Yes, you are correct, and yes you are missing something.
Sure, you could easily increase entropy manifold by using a larger word list; you could also achieve that by using 8-word passphrases, or just using raw entropy bytes directly without the words.
The entire point of that xkcd is balance.
Balance between "enough entropy" and "easy enough to remember".
You could argue if 44 bits is enough entropy, or if you need more. But if so you must take into account the non-negligible cost of reduced memorability. It is always a tradeoff.
As I stated in my answer to the canonical XKCD 936 question:
AviD's Rule of Usability:
Security at the expense of usability comes at the expense of security.
So yes, go ahead and use the full language as your dictionary - but you are paying a price, which many would consider to be a bad tradeoff.

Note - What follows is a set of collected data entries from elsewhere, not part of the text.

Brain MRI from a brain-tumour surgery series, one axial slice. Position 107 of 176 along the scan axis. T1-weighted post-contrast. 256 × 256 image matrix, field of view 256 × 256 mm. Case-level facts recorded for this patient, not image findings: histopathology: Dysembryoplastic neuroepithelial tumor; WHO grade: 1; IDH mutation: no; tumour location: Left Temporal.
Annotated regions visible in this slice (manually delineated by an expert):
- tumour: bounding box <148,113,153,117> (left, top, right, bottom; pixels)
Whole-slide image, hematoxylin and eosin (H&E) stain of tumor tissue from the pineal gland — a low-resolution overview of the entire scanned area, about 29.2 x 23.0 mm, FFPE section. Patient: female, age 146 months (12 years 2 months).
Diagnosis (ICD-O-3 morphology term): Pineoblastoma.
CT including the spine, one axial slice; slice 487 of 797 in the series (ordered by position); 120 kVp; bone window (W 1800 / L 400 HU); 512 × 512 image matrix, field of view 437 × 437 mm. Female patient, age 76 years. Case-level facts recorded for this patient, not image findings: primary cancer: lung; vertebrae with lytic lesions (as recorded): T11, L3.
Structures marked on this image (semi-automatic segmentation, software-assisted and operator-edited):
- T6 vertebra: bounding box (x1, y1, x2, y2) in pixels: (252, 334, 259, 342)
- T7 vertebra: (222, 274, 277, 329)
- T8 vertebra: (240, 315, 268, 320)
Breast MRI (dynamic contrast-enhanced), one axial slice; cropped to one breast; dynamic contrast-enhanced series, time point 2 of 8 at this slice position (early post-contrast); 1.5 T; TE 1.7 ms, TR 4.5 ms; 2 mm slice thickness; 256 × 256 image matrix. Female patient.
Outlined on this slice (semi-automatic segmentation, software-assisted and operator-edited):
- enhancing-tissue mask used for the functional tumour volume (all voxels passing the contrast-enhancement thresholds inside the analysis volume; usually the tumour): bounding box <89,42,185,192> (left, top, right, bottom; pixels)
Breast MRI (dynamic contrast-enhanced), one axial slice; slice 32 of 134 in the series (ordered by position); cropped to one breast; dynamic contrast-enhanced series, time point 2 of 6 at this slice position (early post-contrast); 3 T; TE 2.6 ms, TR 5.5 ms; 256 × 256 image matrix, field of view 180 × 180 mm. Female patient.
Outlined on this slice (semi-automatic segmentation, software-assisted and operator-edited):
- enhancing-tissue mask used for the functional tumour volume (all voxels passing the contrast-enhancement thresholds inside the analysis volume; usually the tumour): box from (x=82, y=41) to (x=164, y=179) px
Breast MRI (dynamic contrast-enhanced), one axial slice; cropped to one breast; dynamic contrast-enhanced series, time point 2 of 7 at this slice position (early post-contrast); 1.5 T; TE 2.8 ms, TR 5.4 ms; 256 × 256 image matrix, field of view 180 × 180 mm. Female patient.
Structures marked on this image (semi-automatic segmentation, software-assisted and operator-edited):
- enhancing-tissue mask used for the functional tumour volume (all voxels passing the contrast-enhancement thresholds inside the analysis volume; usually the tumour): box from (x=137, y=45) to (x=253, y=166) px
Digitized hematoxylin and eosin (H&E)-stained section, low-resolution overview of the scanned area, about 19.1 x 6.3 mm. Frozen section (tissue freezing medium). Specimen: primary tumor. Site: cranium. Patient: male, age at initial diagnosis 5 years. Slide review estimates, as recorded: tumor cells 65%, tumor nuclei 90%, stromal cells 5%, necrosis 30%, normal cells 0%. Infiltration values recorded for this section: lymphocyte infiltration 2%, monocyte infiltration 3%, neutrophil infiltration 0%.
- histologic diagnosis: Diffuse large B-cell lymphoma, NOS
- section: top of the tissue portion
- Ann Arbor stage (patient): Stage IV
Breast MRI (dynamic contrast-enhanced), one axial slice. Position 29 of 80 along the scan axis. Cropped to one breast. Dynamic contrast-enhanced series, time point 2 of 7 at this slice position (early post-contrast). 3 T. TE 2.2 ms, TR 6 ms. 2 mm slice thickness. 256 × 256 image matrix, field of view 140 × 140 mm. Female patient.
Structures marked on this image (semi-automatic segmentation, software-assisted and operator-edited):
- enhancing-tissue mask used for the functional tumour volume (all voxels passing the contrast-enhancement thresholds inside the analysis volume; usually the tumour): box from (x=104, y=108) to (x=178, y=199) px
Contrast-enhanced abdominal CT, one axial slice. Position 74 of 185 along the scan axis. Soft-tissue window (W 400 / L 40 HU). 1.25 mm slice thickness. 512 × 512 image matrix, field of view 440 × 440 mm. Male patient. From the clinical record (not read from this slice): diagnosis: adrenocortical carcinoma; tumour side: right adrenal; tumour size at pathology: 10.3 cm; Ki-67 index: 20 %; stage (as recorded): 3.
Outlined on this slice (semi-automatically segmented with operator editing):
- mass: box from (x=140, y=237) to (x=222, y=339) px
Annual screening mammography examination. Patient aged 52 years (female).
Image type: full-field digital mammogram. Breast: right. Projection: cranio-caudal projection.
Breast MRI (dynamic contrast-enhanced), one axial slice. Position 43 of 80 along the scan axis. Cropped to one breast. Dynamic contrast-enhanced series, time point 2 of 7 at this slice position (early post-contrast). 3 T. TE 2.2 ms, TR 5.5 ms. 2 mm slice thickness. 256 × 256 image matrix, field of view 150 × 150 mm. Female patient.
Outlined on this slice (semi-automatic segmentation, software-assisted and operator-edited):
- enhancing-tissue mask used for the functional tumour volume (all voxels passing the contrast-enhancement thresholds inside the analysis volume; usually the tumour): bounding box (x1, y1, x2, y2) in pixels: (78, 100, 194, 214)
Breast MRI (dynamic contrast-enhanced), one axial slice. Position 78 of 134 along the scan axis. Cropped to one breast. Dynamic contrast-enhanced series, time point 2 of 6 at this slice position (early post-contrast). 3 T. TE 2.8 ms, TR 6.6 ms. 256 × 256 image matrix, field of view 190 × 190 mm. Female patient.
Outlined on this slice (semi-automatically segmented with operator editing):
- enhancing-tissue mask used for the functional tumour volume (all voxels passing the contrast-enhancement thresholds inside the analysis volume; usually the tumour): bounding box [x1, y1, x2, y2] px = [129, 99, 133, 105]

As Randall (xkcd's author) explains here (and in agreement with many studies on the subject), he was basing it not just on all possible words in a dictionary, but words that are EASY for a typical person to remember (and type, I will add).
Another option, more aggressive than xkcd but not ridiculously difficult as the full language, is something like Diceware's dictionary - larger than 11 bits per word, but not much more (just under 13 bits).
So 4 words of that would be ~51.5 bits. Or, take another simple word and get almost 65 bits entropy.
Yes, that improves it a bit, without costing much usability, since they still stick to short, common words. (Personally there are still a few "filler" words, like numbers, that I would prefer to do without).
As always, it is about balance.